§ **TRAVAIL DEMANDÉ**
(a) Dans le texte sur les politiques en matière de drogues, recopiez le passage allant de "L’ex-vice Premier ministre" à "estime l’ancien dirigeant." en remplaçant "criminalité" par "délinquance".
(b) Prolongez le texte sur les politiques en matière de drogues en reprenant juste après sa dernière phrase.

§ **EXTRAIT À ÉTUDIER**
--
L’ex-vice Premier ministre du Royaume-Uni, libéral-démocrate qui “ne pense pas revenir en politique”, a-t-il affirmé à Sciences et Avenir, n’a pas non plus mâché ses mots. Des politiques menées actuellement en Europe sur le sujet , il juge qu’elles sont “profondément irrationnelles”. Avec ce constat alarmant : “L’approche actuelle de prohibition aboutit seulement à renforcer la grande criminalité”. Alors qu’elles devraient se fonder sur des faits (” evidence-based policies “), ces politiques sont dictées par “la peur”, estime l’ancien dirigeant.

“Drogues, crimes et modes d’incarcération, problèmes de santé mentale”, telles sont les peurs qui paralysent les politiques, explique Nick Clegg. En coulisses, dans “les discussions en privé avec [mes] collègues du gouvernement”, ces derniers affirmaient “ne rien pouvoir faire. Cela alarmerait les électeurs”. Faudrait-il alors que les scientifiques mènent encore plus de recherches, encore plus approfondies, “pour apporter encore plus de preuves que ce qui se fait aujourd’hui aggrave la situation plutôt que l’inverse” ? Pas facile. Outre que le domaine de recherches en question “n’est pas très tendance”, a rappelé un auditeur scientifique du forum, qu’on s’y heurte à des “tabous” (2) qu’on croirait d’un autre âge, le cadre des juridictions internationales actuelles ainsi que certaines lois de bioéthique ne facilitent rien.

“Nous étions en pointe sur le domaine, maintenant l’Amérique nous précède”, constate Michel Kazatchkine, selon qui il faudra que soient poursuivies et amplifiées les études sur les effets de la décriminalisation du cannabis (plusieurs états des Etats-Unis, Canada), comme on commence à en voir apparaître (3). Et de citer par ailleurs l’exemple de la Suisse, qui “n’est pas le moins conservateur des états mais a promu une législation des plus progressistes”. C’est après un “long processus de dialogue entre les scientifiques, les responsables politiques et la population”, qu’a fini par être réellement comprise, par exemple, l’utilité des substituts à l’héroïne.
--
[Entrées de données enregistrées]
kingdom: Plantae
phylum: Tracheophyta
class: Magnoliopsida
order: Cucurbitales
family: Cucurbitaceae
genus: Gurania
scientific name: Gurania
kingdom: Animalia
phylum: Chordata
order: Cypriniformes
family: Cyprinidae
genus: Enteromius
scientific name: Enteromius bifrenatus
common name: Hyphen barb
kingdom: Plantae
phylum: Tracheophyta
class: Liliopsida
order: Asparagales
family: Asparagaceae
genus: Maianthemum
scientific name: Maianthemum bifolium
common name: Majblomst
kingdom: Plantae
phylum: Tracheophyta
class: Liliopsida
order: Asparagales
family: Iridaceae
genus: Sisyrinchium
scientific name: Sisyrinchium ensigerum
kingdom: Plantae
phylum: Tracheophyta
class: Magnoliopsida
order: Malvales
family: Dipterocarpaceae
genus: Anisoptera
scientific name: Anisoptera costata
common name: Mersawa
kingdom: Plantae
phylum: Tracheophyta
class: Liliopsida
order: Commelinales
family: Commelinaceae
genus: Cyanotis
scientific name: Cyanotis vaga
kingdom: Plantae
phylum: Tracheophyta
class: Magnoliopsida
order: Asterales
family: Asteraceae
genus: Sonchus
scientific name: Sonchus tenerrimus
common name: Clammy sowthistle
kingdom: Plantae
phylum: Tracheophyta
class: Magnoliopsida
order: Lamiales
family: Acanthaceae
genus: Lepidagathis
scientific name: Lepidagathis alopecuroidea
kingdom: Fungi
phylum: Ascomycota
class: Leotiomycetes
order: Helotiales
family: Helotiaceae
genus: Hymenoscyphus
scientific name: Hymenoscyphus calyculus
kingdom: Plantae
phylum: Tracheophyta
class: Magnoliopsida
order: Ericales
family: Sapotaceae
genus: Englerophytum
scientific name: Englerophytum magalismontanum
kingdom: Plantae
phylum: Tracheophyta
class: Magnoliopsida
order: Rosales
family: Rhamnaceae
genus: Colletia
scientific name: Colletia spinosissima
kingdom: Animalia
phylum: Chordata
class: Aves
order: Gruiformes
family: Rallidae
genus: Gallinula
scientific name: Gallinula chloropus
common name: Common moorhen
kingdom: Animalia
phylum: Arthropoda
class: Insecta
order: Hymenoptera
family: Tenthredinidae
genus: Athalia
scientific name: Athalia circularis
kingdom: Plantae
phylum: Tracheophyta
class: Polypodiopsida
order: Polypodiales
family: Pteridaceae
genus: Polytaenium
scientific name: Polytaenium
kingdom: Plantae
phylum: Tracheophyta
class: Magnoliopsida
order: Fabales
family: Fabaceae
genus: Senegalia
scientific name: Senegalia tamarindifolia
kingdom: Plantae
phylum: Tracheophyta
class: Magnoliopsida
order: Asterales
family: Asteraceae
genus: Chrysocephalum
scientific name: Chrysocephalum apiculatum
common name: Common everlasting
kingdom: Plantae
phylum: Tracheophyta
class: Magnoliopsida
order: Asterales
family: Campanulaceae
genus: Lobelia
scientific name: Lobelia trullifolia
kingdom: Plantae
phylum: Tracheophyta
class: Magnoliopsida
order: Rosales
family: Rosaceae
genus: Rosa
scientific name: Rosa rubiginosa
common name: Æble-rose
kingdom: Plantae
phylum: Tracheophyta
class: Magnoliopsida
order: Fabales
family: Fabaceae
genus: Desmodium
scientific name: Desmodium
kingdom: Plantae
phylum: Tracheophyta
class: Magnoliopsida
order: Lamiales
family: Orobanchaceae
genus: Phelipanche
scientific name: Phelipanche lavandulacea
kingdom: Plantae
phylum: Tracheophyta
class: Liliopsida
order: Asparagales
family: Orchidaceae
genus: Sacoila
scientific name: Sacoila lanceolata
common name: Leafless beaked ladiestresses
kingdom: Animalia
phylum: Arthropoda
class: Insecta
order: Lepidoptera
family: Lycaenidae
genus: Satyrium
--
§ **CORRIGÉ DE L'EXERCICE**
(a)
L’ex-vice Premier ministre du Royaume-Uni, libéral-démocrate qui “ne pense pas revenir en politique”, a-t-il affirmé à Sciences et Avenir, n’a pas non plus mâché ses mots. Des politiques menées actuellement en Europe sur le sujet , il juge qu’elles sont “profondément irrationnelles”. Avec ce constat alarmant : “L’approche actuelle de prohibition aboutit seulement à renforcer la grande délinquance”. Alors qu’elles devraient se fonder sur des faits (” evidence-based policies “), ces politiques sont dictées par “la peur”, estime l’ancien dirigeant.

(b)
“A la population, jusque dans des petits villages, on leur a dit la vérité”. Et cette vérité donne le vertige : trois-quarts des usagers de drogues, qui se cachent pour éviter les arrestations – 1,4 million d’arrestations en Europe, dont 82 % pour usage de drogue, selon Michel Kazatchkine – n’ont pas accès aux médicaments. D’où le maintien de certaines maladies à des niveaux élevés : “1 personne sur 3 est atteinte du sida, 1 sur 4 de tuberculose, 2 sur 3 d’hépatite C”. L’appel aux preuves, aux arguments rationnels, fera-t-il mouche ?

Pour Nick Clegg, “si on veut transformer cette industrie de la criminalité, il faut un marché réglementé. Cela ne donnera pas seulement plus d’impôts pour les gouvernements mais cette régulation permettra de protéger les faibles et de poursuivre les criminels”. On doute cependant que cette voix de la raison soit entendue en France, pays particulièrement conservateur en la matière. Ou que les actuels responsables politiques décident d’aborder un débat aussi clivant. Aux chercheurs, des biologistes aux sociologues qui savent les dimensions du problème, on ne peut que souhaiter bien du courage !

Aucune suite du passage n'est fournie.